After I wrote an article about secrets of $200,000 freelancers, a reader on LinkedIn commented: “I’d just be happy with $50,000 a year.”
Many people feel just as intimidated by the prospect of trying to earn a full-time income when they first start out as freelancers. So how do you get to the point that you can go to sleep at night knowing you can earn the equivalent of the salary at your old job–and pay your bills on time?
The first step is knowing the exact income number you need to hit to live the way you want. Then figure out what you can realistically expect to earn this year.
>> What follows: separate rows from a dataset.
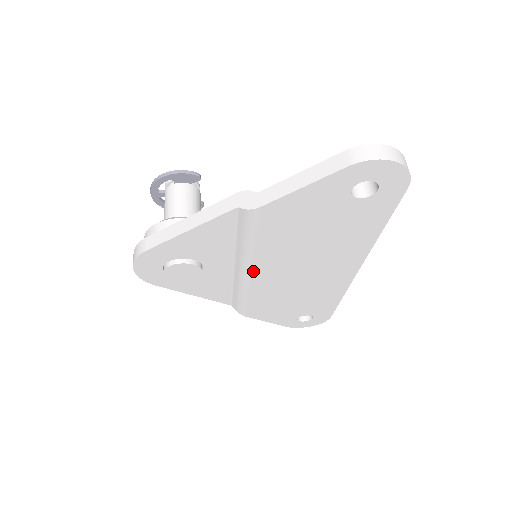
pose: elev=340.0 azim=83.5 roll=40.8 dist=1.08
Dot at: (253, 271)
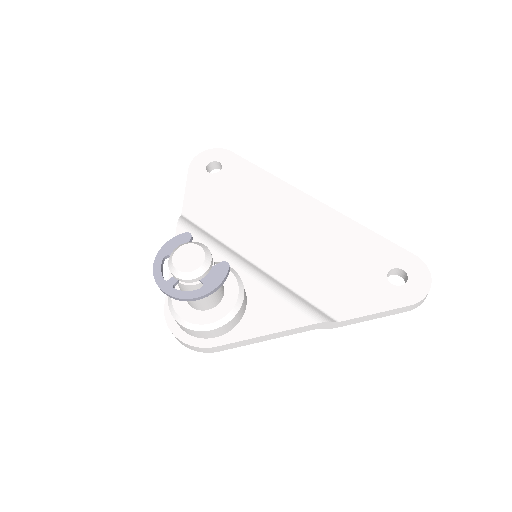
Dot at: occluded
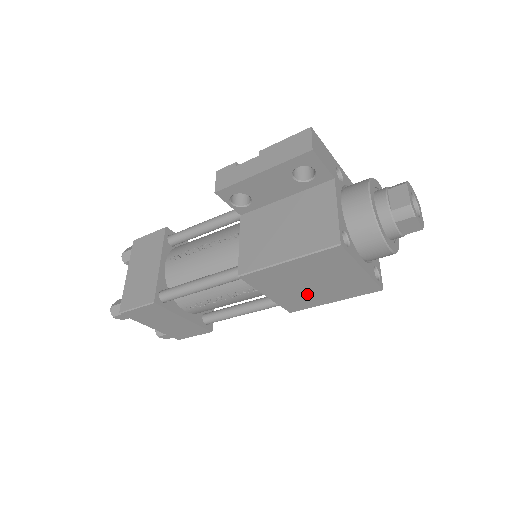
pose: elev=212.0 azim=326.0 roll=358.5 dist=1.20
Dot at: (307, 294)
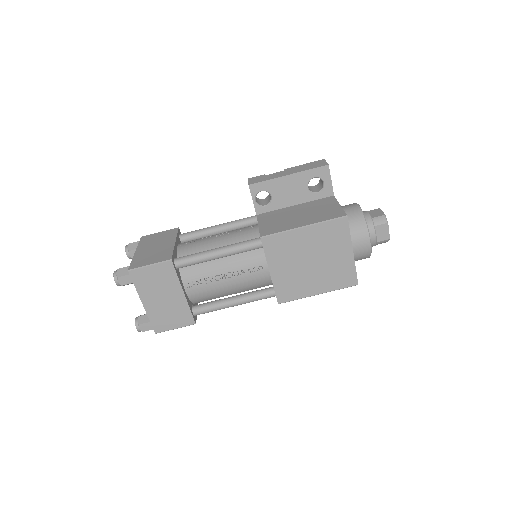
Dot at: (302, 277)
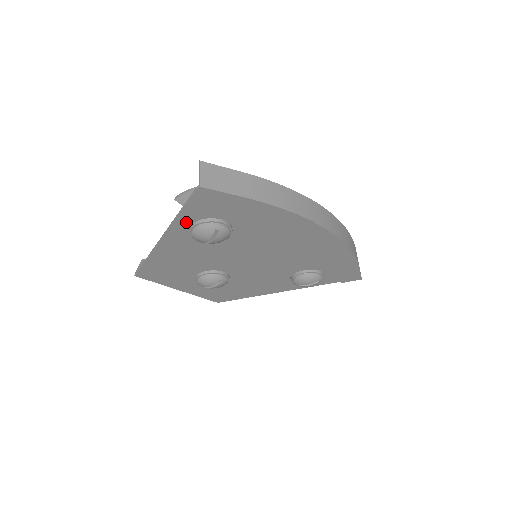
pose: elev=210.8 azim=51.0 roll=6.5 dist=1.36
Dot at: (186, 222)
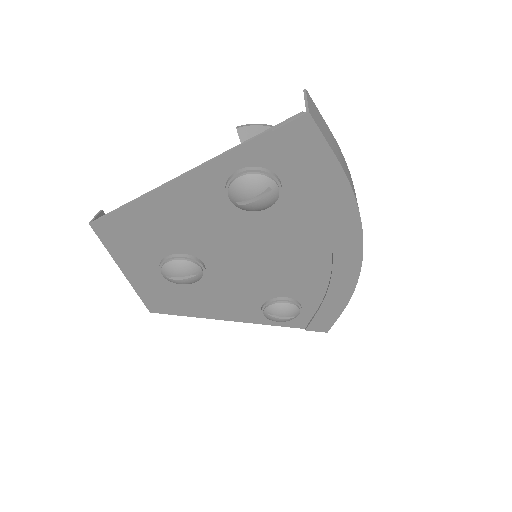
Dot at: (238, 162)
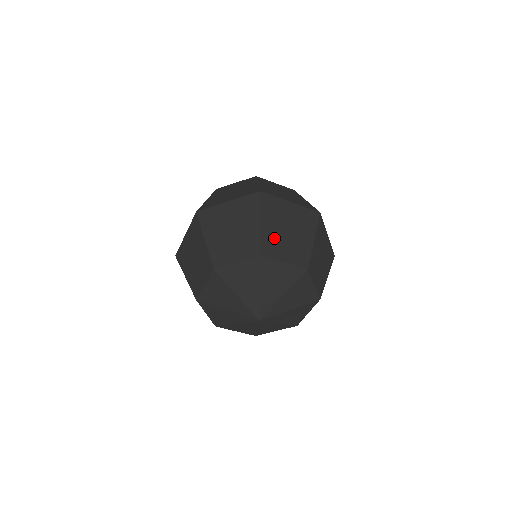
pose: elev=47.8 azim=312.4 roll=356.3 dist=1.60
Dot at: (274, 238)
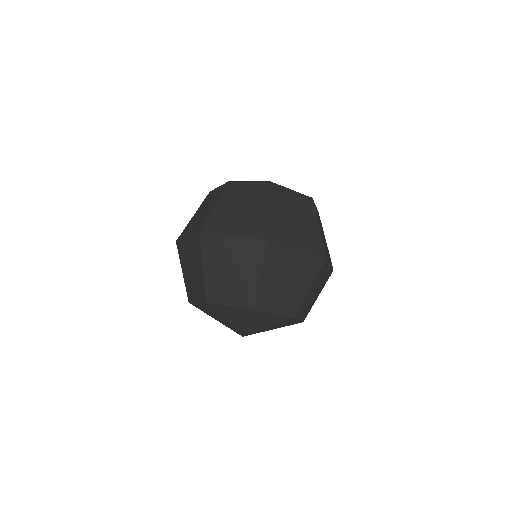
Dot at: (307, 300)
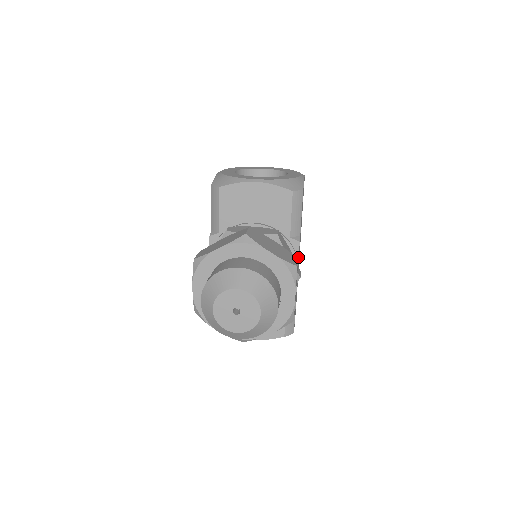
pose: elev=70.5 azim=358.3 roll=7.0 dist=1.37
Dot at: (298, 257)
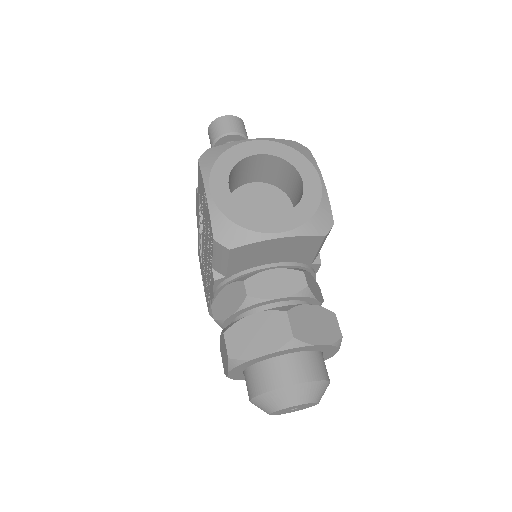
Dot at: occluded
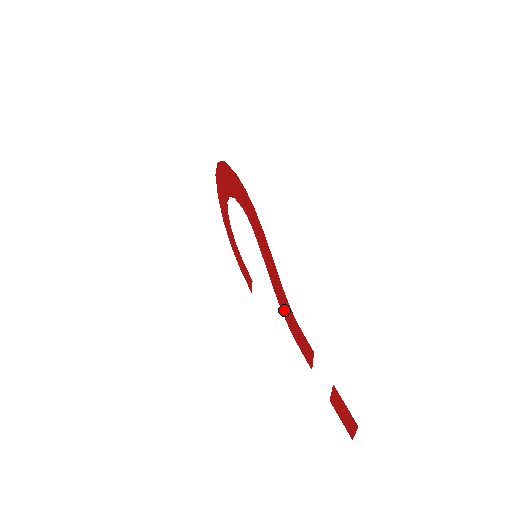
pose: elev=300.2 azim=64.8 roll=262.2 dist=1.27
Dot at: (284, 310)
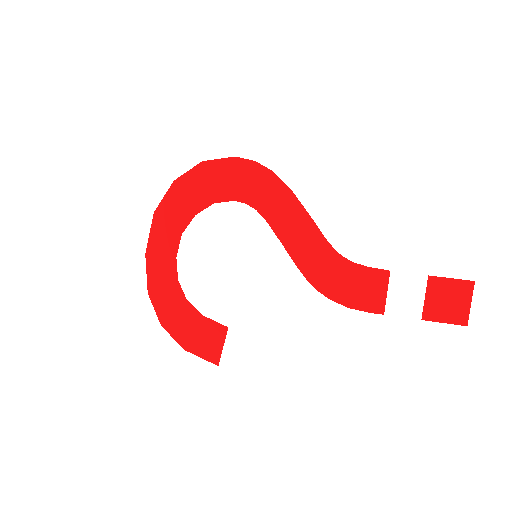
Dot at: (323, 278)
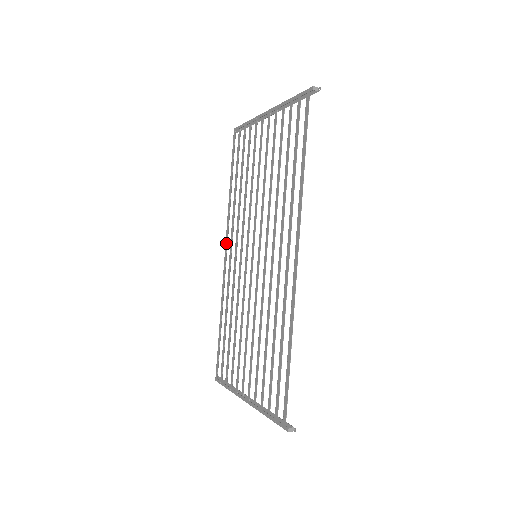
For some freelancers who are just starting out, it may be $30,000 or $50,000. For others with a deeper network of professional connections who can help them get work, it may be $200,000. I’d suggest aiming for 50% to 75% of your income from your last job in your first two years. Set your sights high, but not too far beyond your reach. There’s a pretty steep learning curve in the beginning. Matching your former salary is likely to happen in year three or four, based on what I’ve seen among freelancers I know.
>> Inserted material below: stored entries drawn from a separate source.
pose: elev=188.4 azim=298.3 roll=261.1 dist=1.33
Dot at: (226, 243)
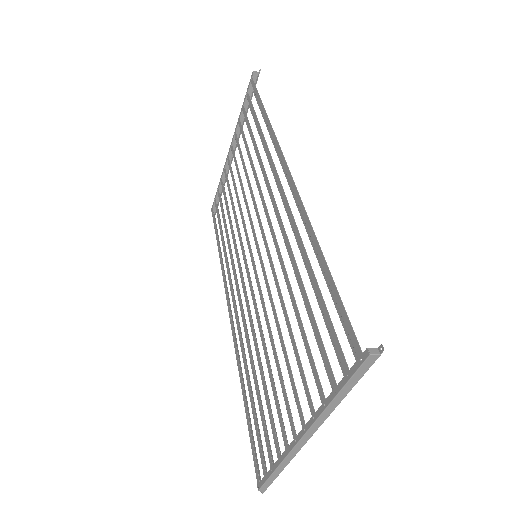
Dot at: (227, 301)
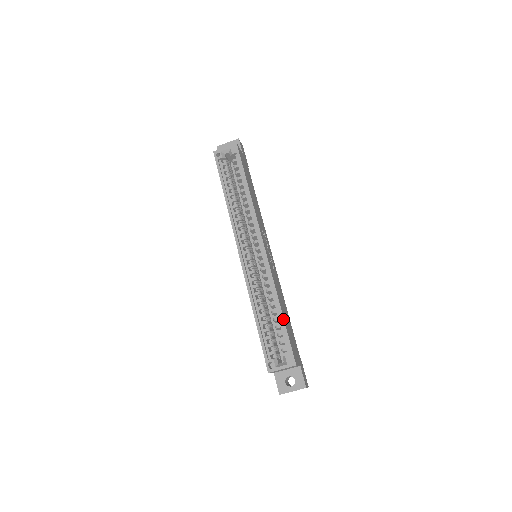
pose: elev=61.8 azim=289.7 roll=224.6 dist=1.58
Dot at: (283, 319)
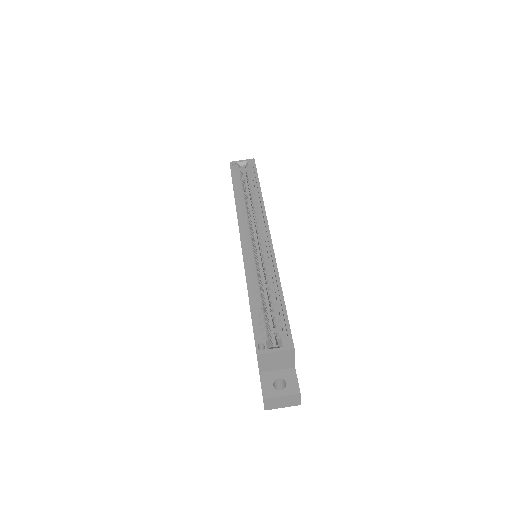
Dot at: (283, 300)
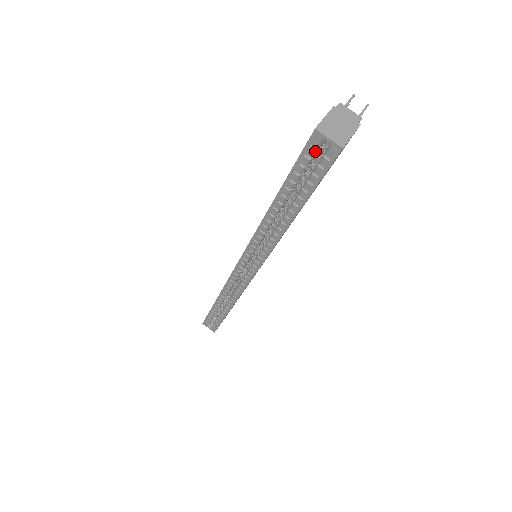
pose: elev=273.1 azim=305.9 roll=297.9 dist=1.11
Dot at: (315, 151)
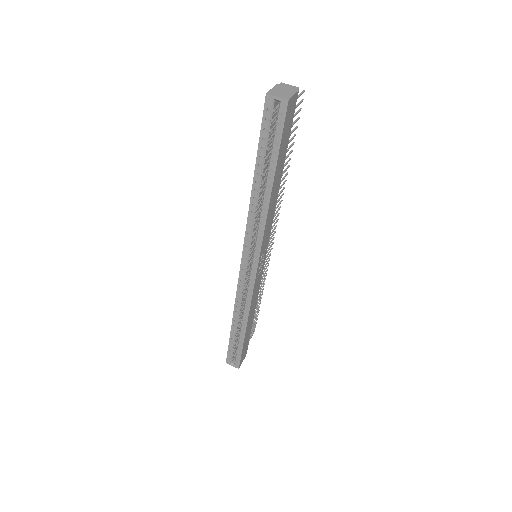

Then break your income goal down into monthly and weekly goals. Knowing that you need to earn, say, $962 a week, will help you make the daily decisions that get you to your annual goal.
Keep track of what you’re earning each week and invoice for each job immediately after it is done, to speed up your cash flow.
After using Excel spreadsheets in the beginning, I switched to a simple accounting system, Freshbooks, to keep track of the projects I’m doing. It’s free if you have a small number of clients, and is a lot easier than winging it. This is just one option. Other freelancers have told me they like Quickbooks or Wave Accounting.
Once a month, I use the “reports” function on Freshbooks to look at my monthly profit and loss statement. It tells me how much I made per month and how that compares to other months. Keeping an eye on this helps me stay in the same ballpark every month.
Tracking your projects with a system like this will keep you honest about how much work you’re getting done and what you’re really earning. If you had a slow week or worked on lower-paying projects this week and only earned $500 of your target $962, maybe you need to step up your pitching next week. To “finance” lower-paying work that really stirs your passions, you may need to take on less-exciting but higher paying gigs at certain times of the month.
If you’re a creative type, thinking this way may be alien to you. But it is actually very freeing to be organized about this stuff, boring as it may be. Coming up with a simple system to tackle the dry parts of freelancing can allow you to lead a more interesting life.
Last week, we had our first warm sunny day in months, and I was free to take my four-year-old son to the park to enjoy it. On days like that, I am grateful I am not “on the clock” somewhere, forced to sit in a cubicle far from my family. The ticket to having that freedom, as I’ve learned in nearly 7 years of freelancing, is staying on top of the business side of what I do.